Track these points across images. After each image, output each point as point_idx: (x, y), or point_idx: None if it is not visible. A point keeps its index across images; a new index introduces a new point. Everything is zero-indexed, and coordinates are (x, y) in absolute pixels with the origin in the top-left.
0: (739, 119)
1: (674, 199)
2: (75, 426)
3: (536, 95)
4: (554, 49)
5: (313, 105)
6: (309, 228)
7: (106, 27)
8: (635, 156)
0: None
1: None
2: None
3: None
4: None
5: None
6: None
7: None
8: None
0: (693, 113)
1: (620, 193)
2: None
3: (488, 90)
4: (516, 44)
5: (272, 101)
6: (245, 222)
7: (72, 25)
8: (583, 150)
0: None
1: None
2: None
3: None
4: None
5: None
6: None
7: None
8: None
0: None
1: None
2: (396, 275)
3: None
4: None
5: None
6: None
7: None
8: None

DIRECTION:
Rewrite all of the lines above as a numbered list, leaving out any blank lines.

RESPONSE TO THIS EXERCISE:
1. Track these points across images. After each image, output each point as point_idx: (x, y), or point_idx: None if it is not visible. A point keeps its index across images; a new index introduces a new point. Everything is zero-indexed, and coordinates are (x, y) in absolute pixels with the origin in the top-left.
2. 0: (739, 119)
3. 1: (674, 199)
4. 2: (75, 426)
5. 3: (536, 95)
6. 4: (554, 49)
7. 5: (313, 105)
8. 6: (309, 228)
9. 7: (106, 27)
10. 8: (635, 156)
11. 0: None
12. 1: None
13. 2: None
14. 3: None
15. 4: None
16. 5: None
17. 6: None
18. 7: None
19. 8: None
20. 0: (693, 113)
21. 1: (620, 193)
22. 2: None
23. 3: (488, 90)
24. 4: (516, 44)
25. 5: (272, 101)
26. 6: (245, 222)
27. 7: (72, 25)
28. 8: (583, 150)
29. 0: None
30. 1: None
31. 2: None
32. 3: None
33. 4: None
34. 5: None
35. 6: None
36. 7: None
37. 8: None
38. 0: None
39. 1: None
40. 2: (396, 275)
41. 3: None
42. 4: None
43. 5: None
44. 6: None
45. 7: None
46. 8: None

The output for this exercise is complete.